# CHECK YOUR UNDERSTANDING
1 > In the Lexos Corpus documentation below, rewrite the paragraph beginning "The Lexos Corpus module is used to manage" as a short bulleted list that keeps its main facts.
2 > According to the Lexos Corpus documentation below, what does a Record object hold besides the text itself?
3 > Carry the Lexos Corpus documentation below forward from its final code example.

# SUPPLIED TEXT
Corpus¤
Overview¤
The Lexos Corpus module is used to manage, search, and analyze text collections. Whilst you can easily pass documents loaded from files or assigned in memory to any Lexos tool, the Corpus module provides useful ways of managing your documents, especially for larger collections. Think of a corpus as a smart filing cabinet for your texts. Each document in your corpus is wrapped in a Record object — a container that holds not just the text itself, but also metadata (like author or date) and optional linguistic analysis.
The corpus module allows you to serialize and de-serialize your records to disk, generate statistics about your documents, and activate and de-active records for analysis, and filter and search your documents.
Records¤
Let's start with the foundation: the Record. A Record is simply a document with some metadata attached.
from lexos.corpus import Record
record = Record(
name="my_first_doc",
content="This is the text of my document.",
meta={"author": "Jane", "date": "2025-01-15"}
)

# GIVEN INFORMATION
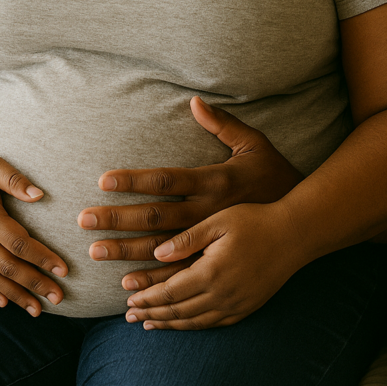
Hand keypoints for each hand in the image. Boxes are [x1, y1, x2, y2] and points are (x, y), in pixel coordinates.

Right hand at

# ANSWERS TO THE EXERCISE
1 >
- The Lexos Corpus module manages, searches, and analyzes text collections.
- Documents from files or memory can go straight to any Lexos tool, but the Corpus module makes managing them easier, especially in large collections.
- A corpus works like a smart filing cabinet for texts.
- Each document is wrapped in a Record object, which holds the text, metadata such as author or date, and optional linguistic analysis.

2 > It holds metadata, such as author or date, and optional linguistic analysis.

3 >
Under the hood, a Record can store plain text, a parsed spaCy Doc (for NLP analysis), or both. It also handles serialization — saving and loading from disk or database.
record = corpus.get(name=["saying_1", "fable_1"])
For more information, see Working with Records.
Creating a Corpus¤
A corpus is a collection of records. The simplest way to create a file-based corpus using the Corpus class.
from lexos.corpus import Corpus
corpus = Corpus(corpus_dir="my_collection", name="My Texts")
# Add documents
corpus.add(
content="The quick brown fox jumps over the lazy dog.",
name="fable_1",
metadata={"type": "fable", "year": 1900}
)
corpus.add(
content="A journey of a thousand miles begins with a single step.",
name="saying_1",
metadata={"type": "saying", "author": "Lao Tzu"}
)
print(f"Corpus has {corpus.num_docs} documents")
Your documents are now stored as Record objects in the my_collection directory. Each record is saved as a file, and metadata is tracked in a central index. When you create a corpus, a file called corpus_metadata.json is created in the my_collection directory. This file contains metadata about your corpus which can be used as a form of "ground truth" for the corpus.
Loading Files from Disk¤
For loading multiple files into your corpus efficiently, use the add_from_files() method. This method provides memory-efficient streaming of files with parallel processing. For 100 files, add_from_files() is typically 1.4x faster than loading files individually. Performance gains increase with larger file counts (1000+ files). It works with plain text files as well as PDFs, DOCX, and ZIP archives.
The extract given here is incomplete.